OK you lot  ...your all going on about your male smellies now my turn from a perfume smelling Essex gawl 8) .

1) Jean Paul Gaulter pink bottle
2) Gucci
3) Burberry London
4) Burberry Weekend
5) Giorgio Armarni - night 
6) Hubbys' Issey Miyake

8) :-*


----------



## jampott (Sep 6, 2003)

^Abi^ said:


> OK you lot  ...your all going on about your male smellies now my turn from a perfume smelling Essex gawl 8) .
> 
> 1) Jean Paul Gaulter pink bottle
> 2) Gucci
> ...


All at once?


----------



## Dotti (Mar 9, 2003)

jampott said:


> ^Abi^ said:
> 
> 
> > OK you lot  ...your all going on about your male smellies now my turn from a perfume smelling Essex gawl 8) .
> ...


Oh god don't. Made that mistake last week wearing two perfumes.
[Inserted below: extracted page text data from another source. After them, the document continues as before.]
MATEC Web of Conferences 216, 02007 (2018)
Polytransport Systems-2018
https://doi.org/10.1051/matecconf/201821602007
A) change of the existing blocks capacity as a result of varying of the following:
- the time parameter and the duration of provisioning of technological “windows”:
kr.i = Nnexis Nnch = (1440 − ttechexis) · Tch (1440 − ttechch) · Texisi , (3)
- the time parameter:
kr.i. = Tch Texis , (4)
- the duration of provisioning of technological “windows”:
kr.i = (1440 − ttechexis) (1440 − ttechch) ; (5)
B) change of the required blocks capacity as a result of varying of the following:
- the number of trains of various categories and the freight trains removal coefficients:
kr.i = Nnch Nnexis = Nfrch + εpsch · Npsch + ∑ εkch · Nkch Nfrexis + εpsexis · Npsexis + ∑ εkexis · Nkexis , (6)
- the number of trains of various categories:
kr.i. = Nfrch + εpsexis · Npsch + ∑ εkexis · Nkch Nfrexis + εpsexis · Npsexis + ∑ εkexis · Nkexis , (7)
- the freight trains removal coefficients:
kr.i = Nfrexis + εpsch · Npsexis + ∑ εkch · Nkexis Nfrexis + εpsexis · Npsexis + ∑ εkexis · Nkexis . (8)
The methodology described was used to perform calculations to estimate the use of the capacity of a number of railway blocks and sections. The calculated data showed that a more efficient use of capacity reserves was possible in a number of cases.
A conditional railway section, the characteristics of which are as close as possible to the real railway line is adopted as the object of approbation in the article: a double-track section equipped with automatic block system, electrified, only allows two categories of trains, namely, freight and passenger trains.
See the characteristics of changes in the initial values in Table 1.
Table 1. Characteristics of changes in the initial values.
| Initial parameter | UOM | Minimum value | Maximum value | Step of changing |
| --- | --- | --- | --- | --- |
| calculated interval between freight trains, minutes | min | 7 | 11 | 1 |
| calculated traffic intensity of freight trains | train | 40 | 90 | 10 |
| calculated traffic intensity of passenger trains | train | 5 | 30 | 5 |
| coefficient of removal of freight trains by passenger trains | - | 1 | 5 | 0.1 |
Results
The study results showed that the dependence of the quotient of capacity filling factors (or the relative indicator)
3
I smelt like I had been drinking


----------



## The Silver Surfer (May 14, 2002)

V6 TT said:


> ...I'm on Crave by Kalvin Clein - tastes great and the Girlfriend loves it - not sure if my wifey does though!  :lol: :roll: :wink:


 :lol: :lol: :lol: :lol:


----------



## pas_55 (May 9, 2002)

:wink: I dab a little bit of Youth Dew behind each ear because I'm a lady


----------



## Dotti (Mar 9, 2003)

pas_55 said:


> :wink: I dab a little bit of Youth Dew behind each ear because I'm a lady


Youth Dew is a really lovely smelling perfume and I love the shape of the bottle with the little gold flower bow too. Have you tried Cinnabar by Estee Lauder? . This is the next perfume I would like.


----------



## leTTuce (Mar 2, 2005)

Denim (for the man that does'nt have to try very hard)


----------



## Wallsendmag (Feb 12, 2004)

Just go into any toilet and ask the attendant what his choice is :lol: :lol: 
Here we go again


----------



## saint (Dec 6, 2002)

I loved Bluye Stratos and Insignia and Old Spice mixed....

but hey hoo.....


----------



## vlastan (May 6, 2002)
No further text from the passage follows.